(INPUT DATA Opens)
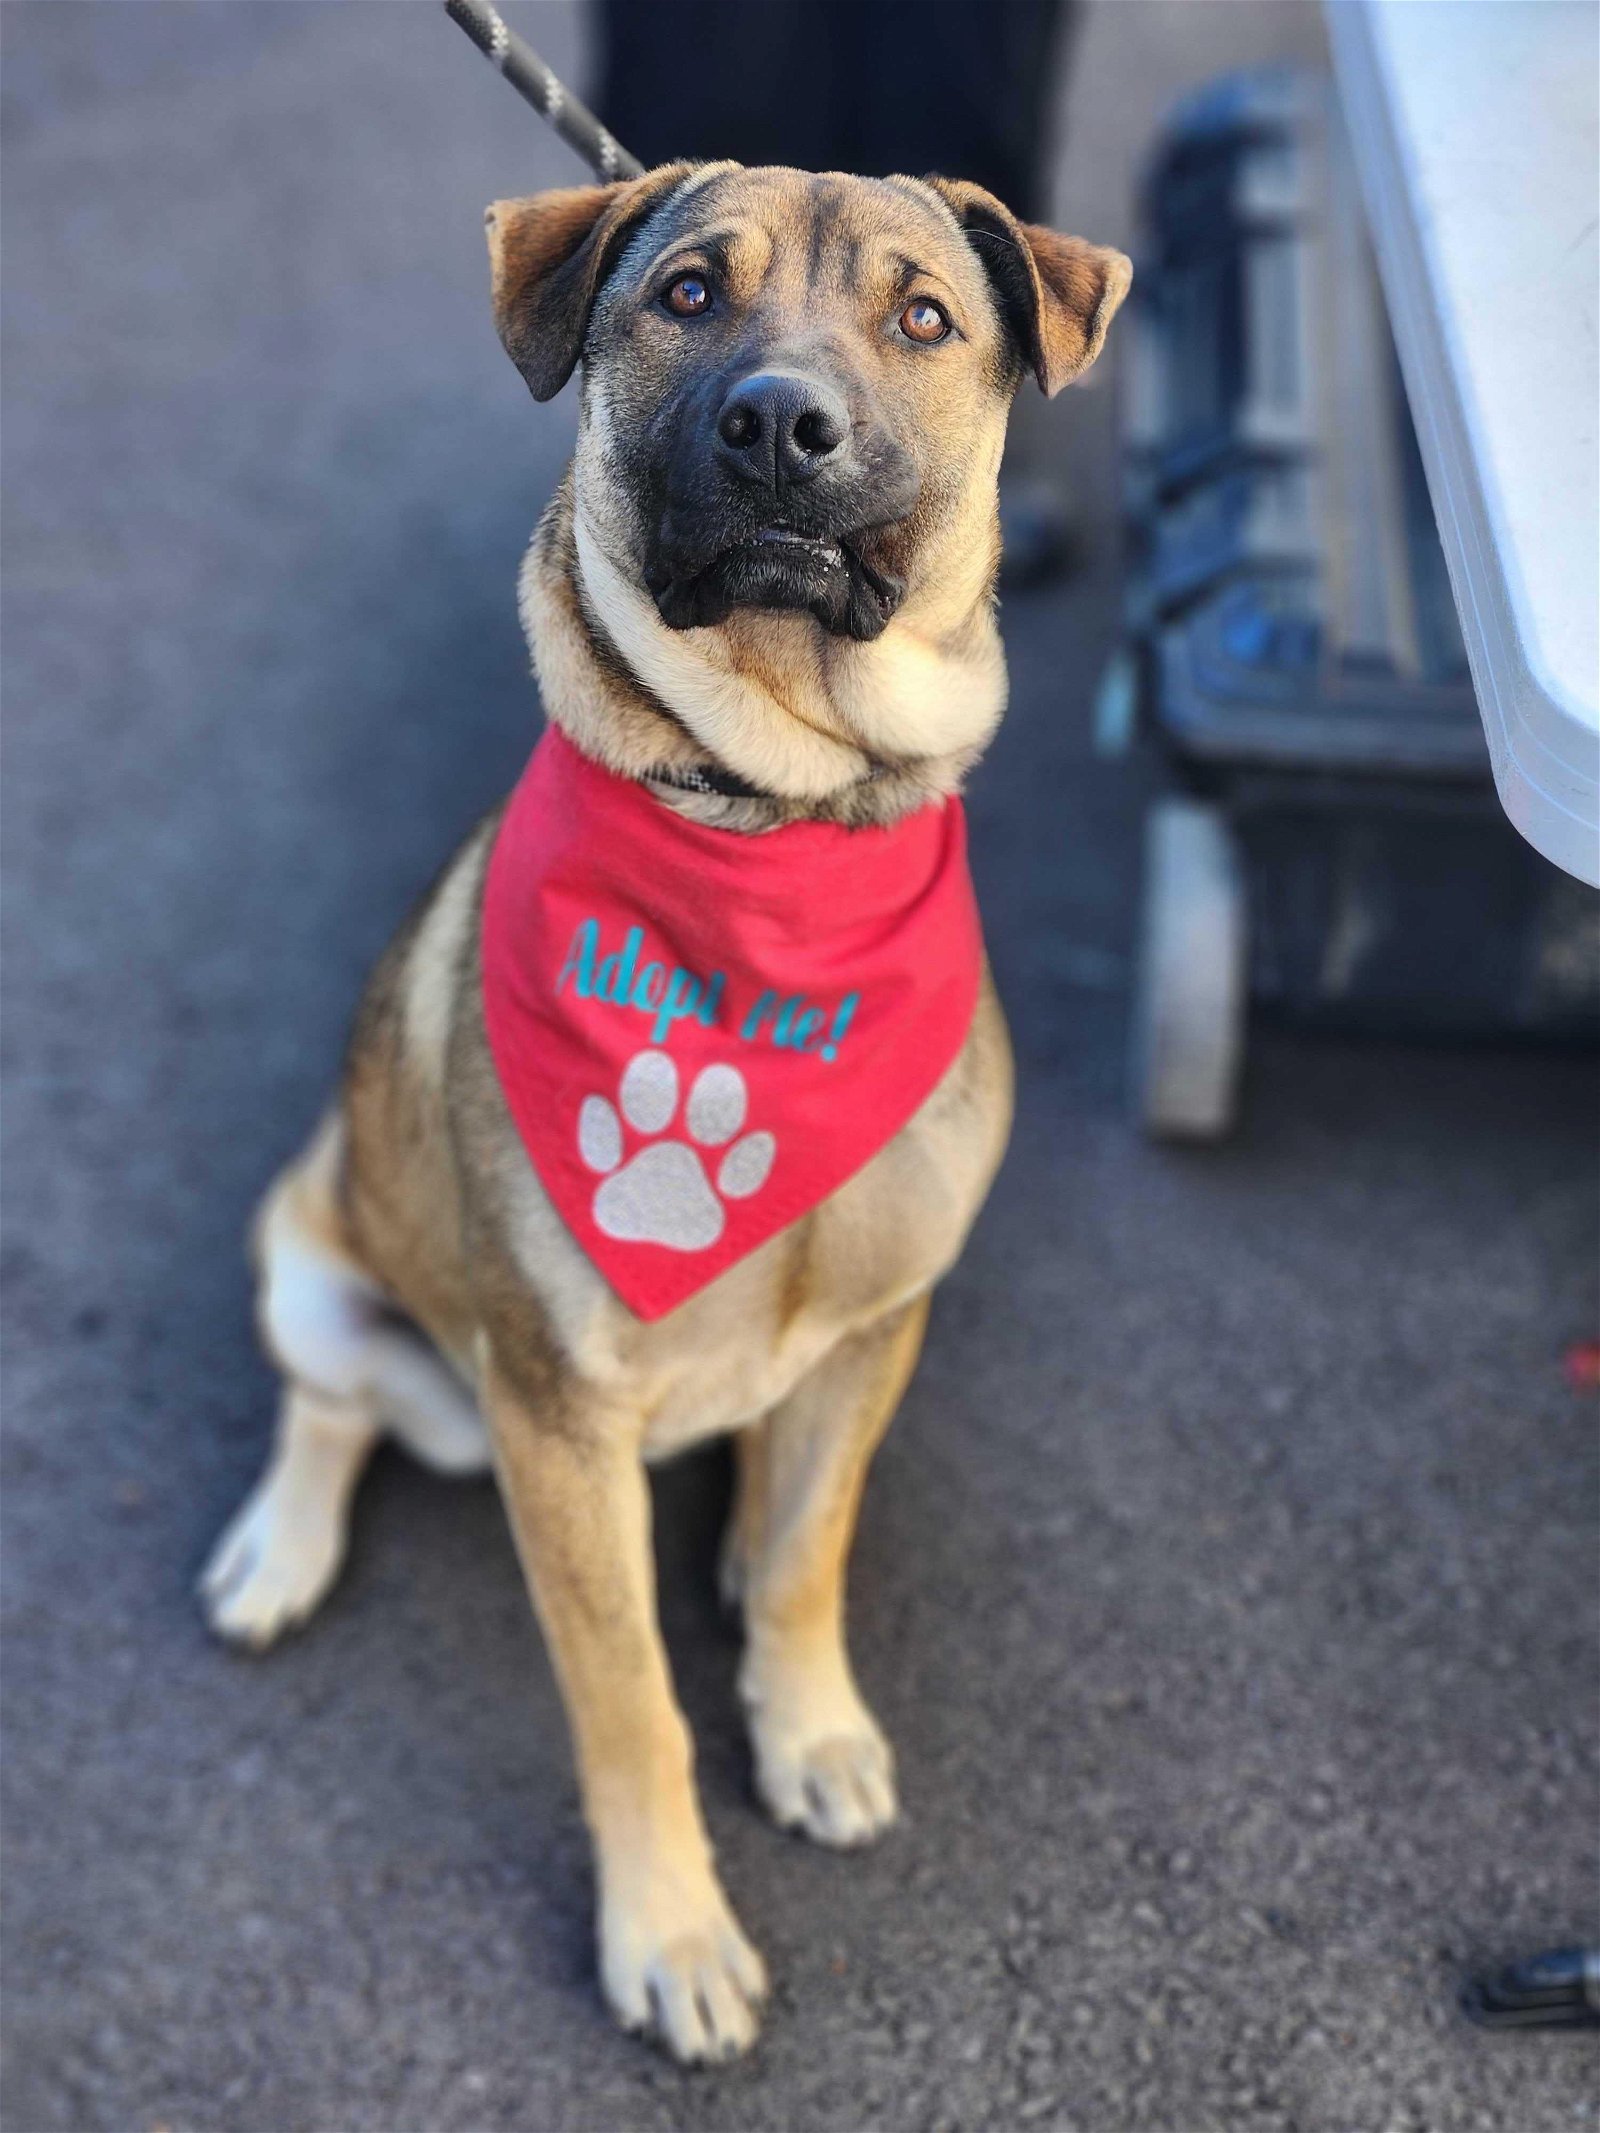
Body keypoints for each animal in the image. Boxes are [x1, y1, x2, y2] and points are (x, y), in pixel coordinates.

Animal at [203, 157, 1126, 2056]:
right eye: (689, 294)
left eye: (926, 315)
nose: (781, 423)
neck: (769, 820)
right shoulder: (559, 1423)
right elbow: (627, 1702)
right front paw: (672, 1928)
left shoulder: (879, 1325)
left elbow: (808, 1554)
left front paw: (806, 1714)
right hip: (320, 1258)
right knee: (329, 1404)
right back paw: (278, 1547)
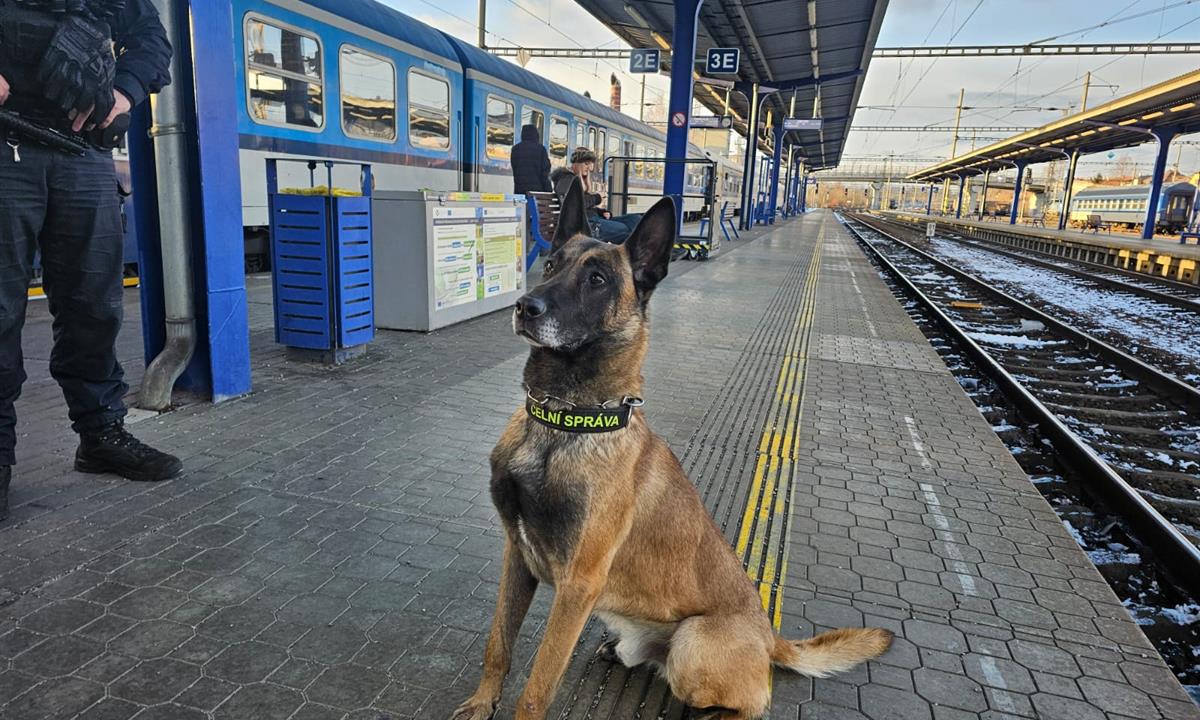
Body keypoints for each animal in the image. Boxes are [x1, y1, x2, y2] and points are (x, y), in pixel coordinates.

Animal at [451, 179, 892, 720]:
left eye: (597, 280)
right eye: (551, 264)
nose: (525, 306)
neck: (562, 424)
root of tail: (769, 637)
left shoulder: (578, 585)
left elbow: (537, 687)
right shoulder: (516, 554)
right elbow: (499, 643)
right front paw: (482, 702)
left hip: (692, 642)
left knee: (750, 702)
(INPUT DATA Closes)
WORK REQUEST » Reproduce, word for word and in full, only the lines above that start at the line with "neck: (769, 820)" and run through the line with "right back paw: (278, 1547)", both ends included.

OUTPUT BELOW »
neck: (769, 820)
right shoulder: (559, 1423)
right elbow: (627, 1702)
right front paw: (672, 1928)
left shoulder: (879, 1325)
left elbow: (808, 1554)
left front paw: (806, 1714)
right hip: (320, 1258)
right knee: (329, 1404)
right back paw: (278, 1547)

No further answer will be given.